Red Line Limits for Sunni and Shia Sectarian Violence
Muslim sectarian violence may be approaching a red line threshold moving away from localized extreme sectarianism eroding national stabilities—like that of Syria and Iraq—to regional sectarian strife. The most frightening scenario is the unrestrained complete jihad between the two sects of Islam which would cross state boundaries, utterly destroy the Middle East, destabilize Central Asia and disrupt the world.
A larger development is likely to happen under the following:
1) A continued gradual intra-state violence and mistreatment of one or the other Islamic sect will set off a larger regional sectarian struggle (Current Context)
2) Interstate rivalry and influence stirring the religious communities that gradually polarizes the two and pitches them against each other (Potential development)

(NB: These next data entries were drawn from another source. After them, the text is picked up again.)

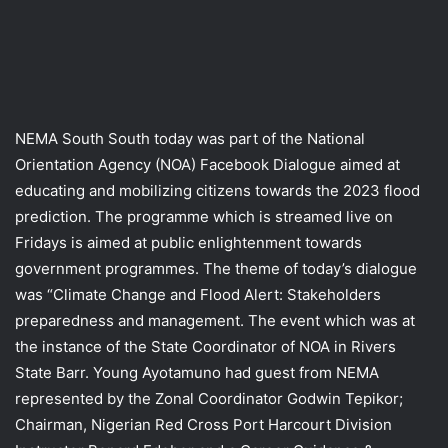
NEMA South South today was part of the National
Orientation Agency (NOA) Facebook Dialogue aimed at
educating and mobilizing citizens towards the 2023 flood
prediction. The programme which is streamed live on
Fridays is aimed at public enlightenment towards
government programmes. The theme of today’s dialogue
was “Climate Change and Flood Alert: Stakeholders
preparedness and management. The event which was at
the instance of the State Coordinator of NOA in Rivers
State Barr. Young Ayotamuno had guest from NEMA
represented by the Zonal Coordinator Godwin Tepikor;
Chairman, Nigerian Red Cross Port Harcourt Division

3) The highest religious leaders and icons issue a fatwa or calls for sectarian jihad (Potential Development)
4) A crisis situation could become so unbearable for one or both sects that they blame each other for the failures (Potential Development)

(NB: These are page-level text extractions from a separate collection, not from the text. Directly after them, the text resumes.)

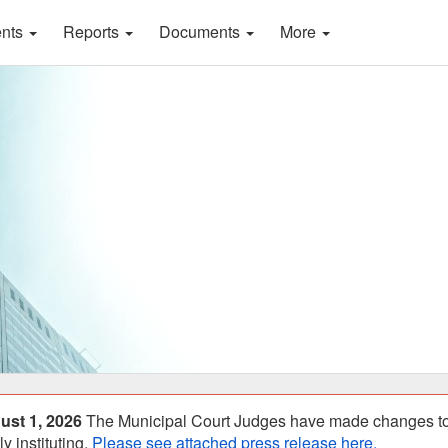
ents
Reports
Documents
More
ust 1, 2026
The Municipal Court Judges have made changes to S
y instituting.
Please see attached press release here.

All things being equal, there is a clear worsening of relations between the two Islamic sects in the region that has led to two recent civil wars, local uprisings, abuse, targeted terrorism, and proxy power attempts. There is a future boiling point for the current contextual frame and any of the above triggers could start a larger transnational sectarian jihad—one that is either backed by states, religious leaders, dissidents, or all of the above. It is the Shia that have the most to lose but each conflict within the states is increasingly connected to the regional impact of their faiths.